#### [Directions]
Please write what comes next in the text about the cost of creating saints at the Vatican, picking up after its last sentence.

Top of Text block

The overall cost to the Vatican involved in creating a new saint can be as high as €500,000 — and in one case hit €750,000 — because of the lengthy historical due-diligence involved in analysing a candidate’s suitability, including whether he or she has performed any miracles.

But those external contributions from individuals or groups — worth up to €40,000 — helped speed up the process. The trouble is they were often kept off the books and unaccounted for by the so-called postulators who worked in the sainthood office.

Vatican officials were forced to take the dramatic step of freezing the postulators’ accounts after they refused to hand over any documents.

The episode stands among the most damaging revelations from two books based on leaked documents — Avarice by Emanuele Fittipaldi and Merchants in the Temple by Gianluigi Nuzzi — published this week, which have heaped further indignity on the Roman Catholic Church as it tries to rebuild its credibility.

Bottom of Text block
Top of Information shown

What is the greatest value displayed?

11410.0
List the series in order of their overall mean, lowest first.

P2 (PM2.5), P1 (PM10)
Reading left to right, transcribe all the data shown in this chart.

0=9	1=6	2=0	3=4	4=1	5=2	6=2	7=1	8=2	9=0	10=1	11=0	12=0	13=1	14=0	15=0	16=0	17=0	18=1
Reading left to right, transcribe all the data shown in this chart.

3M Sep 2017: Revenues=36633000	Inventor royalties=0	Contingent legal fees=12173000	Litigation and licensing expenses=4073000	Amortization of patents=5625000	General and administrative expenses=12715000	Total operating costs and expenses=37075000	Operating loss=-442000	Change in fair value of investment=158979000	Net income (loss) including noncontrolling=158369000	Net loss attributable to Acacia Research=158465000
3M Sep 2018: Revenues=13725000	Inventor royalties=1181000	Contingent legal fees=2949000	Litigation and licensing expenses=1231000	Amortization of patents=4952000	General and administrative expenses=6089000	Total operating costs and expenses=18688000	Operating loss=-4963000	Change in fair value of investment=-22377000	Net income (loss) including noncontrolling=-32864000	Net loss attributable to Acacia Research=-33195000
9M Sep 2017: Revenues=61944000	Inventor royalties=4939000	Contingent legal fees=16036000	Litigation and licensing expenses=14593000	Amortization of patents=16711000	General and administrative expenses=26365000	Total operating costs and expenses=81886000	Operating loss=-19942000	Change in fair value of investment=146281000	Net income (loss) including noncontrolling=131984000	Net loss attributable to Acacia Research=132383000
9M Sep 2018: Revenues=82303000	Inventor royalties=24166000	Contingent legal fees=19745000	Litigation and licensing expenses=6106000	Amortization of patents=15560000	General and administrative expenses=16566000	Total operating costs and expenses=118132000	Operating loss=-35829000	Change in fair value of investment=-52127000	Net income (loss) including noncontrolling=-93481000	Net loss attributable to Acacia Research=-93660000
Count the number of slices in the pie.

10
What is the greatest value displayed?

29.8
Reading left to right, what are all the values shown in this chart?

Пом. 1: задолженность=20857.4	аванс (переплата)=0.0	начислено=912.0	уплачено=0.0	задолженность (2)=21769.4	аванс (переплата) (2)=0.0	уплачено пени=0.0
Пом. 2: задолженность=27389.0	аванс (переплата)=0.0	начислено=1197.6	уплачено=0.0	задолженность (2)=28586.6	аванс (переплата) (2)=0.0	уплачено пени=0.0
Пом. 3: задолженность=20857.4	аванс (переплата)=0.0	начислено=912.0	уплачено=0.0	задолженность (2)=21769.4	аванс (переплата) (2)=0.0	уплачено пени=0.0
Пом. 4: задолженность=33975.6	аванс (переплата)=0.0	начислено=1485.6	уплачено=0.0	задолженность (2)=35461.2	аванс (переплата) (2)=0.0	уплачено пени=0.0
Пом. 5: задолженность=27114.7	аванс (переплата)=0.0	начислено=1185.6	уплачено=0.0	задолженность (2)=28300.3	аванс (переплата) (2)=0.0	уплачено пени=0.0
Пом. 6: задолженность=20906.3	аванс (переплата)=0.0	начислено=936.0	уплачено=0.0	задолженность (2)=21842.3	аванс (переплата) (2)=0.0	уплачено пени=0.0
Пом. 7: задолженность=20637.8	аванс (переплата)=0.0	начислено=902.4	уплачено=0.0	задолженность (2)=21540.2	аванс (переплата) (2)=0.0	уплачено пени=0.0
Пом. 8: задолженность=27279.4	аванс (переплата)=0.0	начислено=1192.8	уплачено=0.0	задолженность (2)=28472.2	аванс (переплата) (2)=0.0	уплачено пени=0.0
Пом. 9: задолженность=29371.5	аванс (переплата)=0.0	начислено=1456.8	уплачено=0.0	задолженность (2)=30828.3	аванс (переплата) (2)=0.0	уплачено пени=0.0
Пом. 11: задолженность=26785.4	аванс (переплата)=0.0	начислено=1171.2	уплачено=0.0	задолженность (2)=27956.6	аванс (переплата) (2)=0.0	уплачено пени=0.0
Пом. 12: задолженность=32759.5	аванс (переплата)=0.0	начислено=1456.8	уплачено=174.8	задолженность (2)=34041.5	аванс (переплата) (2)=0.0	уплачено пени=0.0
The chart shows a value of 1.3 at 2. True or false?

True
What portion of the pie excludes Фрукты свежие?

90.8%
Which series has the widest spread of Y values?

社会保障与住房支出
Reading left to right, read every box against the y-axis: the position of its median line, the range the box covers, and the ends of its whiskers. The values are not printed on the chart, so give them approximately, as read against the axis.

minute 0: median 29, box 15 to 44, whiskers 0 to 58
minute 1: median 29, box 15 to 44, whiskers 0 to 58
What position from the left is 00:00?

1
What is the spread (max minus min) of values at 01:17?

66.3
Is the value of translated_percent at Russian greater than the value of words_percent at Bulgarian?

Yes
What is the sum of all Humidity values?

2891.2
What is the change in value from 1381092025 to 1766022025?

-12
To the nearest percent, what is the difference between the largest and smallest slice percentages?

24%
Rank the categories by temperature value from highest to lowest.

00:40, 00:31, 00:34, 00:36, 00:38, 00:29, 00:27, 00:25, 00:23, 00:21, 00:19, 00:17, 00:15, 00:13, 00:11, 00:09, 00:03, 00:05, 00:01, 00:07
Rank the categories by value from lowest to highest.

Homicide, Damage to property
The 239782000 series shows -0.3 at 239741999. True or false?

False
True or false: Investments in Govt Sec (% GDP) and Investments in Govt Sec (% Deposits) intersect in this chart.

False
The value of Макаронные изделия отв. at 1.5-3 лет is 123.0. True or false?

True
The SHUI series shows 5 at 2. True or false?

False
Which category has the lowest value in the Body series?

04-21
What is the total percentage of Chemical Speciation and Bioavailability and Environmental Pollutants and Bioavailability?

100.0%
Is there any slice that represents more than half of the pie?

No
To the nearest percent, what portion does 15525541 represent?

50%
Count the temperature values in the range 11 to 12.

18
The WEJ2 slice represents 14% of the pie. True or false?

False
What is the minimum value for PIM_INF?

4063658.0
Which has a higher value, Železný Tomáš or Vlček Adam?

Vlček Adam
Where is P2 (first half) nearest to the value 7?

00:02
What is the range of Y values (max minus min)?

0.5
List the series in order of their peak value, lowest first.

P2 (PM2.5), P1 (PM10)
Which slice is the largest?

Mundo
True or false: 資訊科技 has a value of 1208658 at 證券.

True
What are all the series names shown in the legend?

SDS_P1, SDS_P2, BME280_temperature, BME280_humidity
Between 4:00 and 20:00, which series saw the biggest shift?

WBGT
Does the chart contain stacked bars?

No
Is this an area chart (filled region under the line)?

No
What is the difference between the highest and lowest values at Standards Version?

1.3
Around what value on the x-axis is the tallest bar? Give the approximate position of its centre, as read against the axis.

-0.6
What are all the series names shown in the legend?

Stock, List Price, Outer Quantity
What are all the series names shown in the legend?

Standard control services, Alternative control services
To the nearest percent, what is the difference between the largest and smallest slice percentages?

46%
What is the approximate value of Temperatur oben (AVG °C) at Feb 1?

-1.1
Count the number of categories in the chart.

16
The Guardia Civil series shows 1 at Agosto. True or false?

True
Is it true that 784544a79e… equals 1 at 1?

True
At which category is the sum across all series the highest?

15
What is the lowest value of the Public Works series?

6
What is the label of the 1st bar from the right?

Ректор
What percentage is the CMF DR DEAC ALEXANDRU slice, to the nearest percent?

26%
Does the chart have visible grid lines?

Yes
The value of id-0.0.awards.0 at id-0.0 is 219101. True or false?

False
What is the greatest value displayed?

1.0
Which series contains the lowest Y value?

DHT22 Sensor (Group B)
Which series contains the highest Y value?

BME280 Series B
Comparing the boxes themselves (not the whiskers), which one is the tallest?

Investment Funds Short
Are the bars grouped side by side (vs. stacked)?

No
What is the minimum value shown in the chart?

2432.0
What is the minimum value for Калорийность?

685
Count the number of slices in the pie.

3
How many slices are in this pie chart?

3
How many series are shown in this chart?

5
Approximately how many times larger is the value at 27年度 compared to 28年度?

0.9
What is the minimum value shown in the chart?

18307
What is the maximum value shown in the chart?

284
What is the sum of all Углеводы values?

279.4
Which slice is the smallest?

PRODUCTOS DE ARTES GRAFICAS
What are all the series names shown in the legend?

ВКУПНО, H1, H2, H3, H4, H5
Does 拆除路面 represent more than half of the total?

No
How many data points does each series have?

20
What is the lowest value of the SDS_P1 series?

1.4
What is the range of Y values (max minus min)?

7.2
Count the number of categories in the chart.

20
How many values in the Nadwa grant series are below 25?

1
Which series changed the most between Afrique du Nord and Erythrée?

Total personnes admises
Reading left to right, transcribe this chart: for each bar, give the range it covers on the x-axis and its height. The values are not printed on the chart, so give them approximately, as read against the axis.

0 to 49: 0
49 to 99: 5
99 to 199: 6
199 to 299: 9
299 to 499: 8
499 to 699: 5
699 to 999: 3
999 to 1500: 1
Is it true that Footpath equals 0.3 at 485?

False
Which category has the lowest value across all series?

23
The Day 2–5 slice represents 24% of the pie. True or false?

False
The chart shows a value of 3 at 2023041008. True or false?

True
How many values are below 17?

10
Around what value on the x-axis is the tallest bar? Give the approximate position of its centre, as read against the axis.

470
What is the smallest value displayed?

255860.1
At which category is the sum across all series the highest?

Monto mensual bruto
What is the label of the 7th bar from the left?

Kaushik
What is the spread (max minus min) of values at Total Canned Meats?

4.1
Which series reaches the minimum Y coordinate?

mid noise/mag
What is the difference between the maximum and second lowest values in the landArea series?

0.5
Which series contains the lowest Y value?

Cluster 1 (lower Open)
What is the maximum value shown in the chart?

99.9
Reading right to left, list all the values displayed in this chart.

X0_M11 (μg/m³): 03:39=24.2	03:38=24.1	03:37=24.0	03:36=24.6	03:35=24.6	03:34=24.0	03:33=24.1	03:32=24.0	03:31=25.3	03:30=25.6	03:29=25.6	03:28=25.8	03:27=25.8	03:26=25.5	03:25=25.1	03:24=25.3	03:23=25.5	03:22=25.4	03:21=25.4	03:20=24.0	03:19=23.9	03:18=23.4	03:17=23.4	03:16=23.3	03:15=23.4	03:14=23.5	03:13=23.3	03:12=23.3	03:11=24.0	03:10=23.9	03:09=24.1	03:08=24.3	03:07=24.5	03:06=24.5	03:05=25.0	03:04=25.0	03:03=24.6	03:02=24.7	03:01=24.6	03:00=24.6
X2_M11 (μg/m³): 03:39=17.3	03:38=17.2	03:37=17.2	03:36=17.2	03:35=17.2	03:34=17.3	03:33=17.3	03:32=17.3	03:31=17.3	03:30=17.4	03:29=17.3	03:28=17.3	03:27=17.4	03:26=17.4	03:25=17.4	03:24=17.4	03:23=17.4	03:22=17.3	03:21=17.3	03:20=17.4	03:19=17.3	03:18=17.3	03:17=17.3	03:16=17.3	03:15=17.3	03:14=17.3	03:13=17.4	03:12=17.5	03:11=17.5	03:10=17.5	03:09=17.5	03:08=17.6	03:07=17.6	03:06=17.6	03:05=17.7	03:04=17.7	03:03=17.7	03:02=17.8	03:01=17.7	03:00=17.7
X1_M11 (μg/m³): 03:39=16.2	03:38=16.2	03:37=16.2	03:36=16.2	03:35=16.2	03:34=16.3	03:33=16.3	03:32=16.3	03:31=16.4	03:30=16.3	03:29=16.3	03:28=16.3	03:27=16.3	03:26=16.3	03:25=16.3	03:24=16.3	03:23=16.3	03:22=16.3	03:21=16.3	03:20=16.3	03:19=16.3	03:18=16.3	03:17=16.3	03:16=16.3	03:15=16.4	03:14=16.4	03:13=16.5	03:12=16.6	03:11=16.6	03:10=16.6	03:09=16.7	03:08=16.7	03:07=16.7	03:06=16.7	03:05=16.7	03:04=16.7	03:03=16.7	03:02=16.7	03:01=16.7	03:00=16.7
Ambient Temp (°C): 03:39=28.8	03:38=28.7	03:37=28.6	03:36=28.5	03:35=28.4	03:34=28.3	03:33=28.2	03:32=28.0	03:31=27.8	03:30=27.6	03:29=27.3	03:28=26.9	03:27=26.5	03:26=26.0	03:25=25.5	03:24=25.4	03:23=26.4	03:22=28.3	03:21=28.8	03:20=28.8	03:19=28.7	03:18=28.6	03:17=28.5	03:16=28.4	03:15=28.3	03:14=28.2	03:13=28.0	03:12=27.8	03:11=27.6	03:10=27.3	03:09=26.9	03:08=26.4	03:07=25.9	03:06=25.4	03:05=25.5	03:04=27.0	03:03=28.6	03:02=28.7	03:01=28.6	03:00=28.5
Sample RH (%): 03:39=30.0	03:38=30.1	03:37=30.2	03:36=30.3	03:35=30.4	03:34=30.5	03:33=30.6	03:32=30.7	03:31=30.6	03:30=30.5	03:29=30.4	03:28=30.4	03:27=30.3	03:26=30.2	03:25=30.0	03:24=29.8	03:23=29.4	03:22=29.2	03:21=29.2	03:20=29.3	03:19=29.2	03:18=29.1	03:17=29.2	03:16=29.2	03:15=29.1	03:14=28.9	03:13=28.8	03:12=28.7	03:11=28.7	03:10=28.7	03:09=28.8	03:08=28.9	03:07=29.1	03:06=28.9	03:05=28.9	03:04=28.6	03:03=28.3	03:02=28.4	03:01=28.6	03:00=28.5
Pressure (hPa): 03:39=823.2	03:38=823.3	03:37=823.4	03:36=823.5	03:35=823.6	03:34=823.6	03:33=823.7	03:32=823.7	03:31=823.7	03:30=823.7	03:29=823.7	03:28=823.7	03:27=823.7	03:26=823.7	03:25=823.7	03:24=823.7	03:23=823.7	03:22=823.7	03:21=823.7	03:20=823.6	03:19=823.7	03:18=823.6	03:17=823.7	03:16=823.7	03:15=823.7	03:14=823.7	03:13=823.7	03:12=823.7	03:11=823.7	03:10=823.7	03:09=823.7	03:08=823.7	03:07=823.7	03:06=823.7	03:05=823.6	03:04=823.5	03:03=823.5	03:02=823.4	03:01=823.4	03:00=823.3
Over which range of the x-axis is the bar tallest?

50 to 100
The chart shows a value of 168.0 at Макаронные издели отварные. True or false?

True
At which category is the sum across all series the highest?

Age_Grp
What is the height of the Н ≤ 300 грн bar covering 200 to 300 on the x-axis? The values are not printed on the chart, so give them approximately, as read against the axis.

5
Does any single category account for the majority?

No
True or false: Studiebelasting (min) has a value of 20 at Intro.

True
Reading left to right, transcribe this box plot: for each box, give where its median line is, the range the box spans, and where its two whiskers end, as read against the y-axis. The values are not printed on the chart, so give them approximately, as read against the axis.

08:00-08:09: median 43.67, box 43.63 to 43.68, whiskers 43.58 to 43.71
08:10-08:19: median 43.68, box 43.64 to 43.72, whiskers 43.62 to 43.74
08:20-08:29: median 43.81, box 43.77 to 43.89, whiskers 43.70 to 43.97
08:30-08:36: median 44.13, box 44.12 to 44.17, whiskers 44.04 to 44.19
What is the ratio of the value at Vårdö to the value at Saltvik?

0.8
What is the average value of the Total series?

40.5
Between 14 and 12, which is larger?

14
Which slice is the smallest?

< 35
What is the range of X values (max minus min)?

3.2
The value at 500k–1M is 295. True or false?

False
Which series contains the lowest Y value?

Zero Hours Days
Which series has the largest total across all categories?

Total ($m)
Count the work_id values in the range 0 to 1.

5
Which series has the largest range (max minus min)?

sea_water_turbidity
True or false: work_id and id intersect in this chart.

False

Bottom of Information shown

#### [Task output]
The publications, rife with vulgar details of avarice and mismanagement, have raised questions over the pope’s ability to deliver lasting change to the city state’s notoriously murky governance, especially on the economic front.

They have also brought back a scent of scandal to the Holy See, reminiscent of the last days of Pope Benedict XVI’s tenure, when the German pontiff’s own butler was detained and tried for leaking confidential information. That scandal was known as “Vatileaks” — and this week what seemed to be its sequel burst into the open.

“Those who are less than enamoured of the current pope . . . are hoping its main effect will be to stop his reforming pontificate dead in its tracks,” said Robert Mickens, editor-in-chief of Global Pulse, the Catholic website.

“But Francis is not Benedict XVI. [He] will not allow financial corruption at the Vatican or careerist power struggles in the Roman Curia to sandbag his efforts to change the culture and refocus the vision of the Catholic Church around the world.”

Since many of the excesses revealed by the two authors predate the implementation of Vatican financial and economic reforms, begun under Benedict XVI and aggressively pursued by Francis, they do not undermine the Argentine pontiff’s image as a reformer.

Secret recordings of the pope, unearthed by the authors, disclose Francis’s dismay at the corruption under his watch, and his determination to try to get a grip on things.

But confidence in his ability to clean up such a corrupt and opaque system may nonetheless have been rocked, leading to a furious Vatican response to the books, including the threat of legal action against the authors.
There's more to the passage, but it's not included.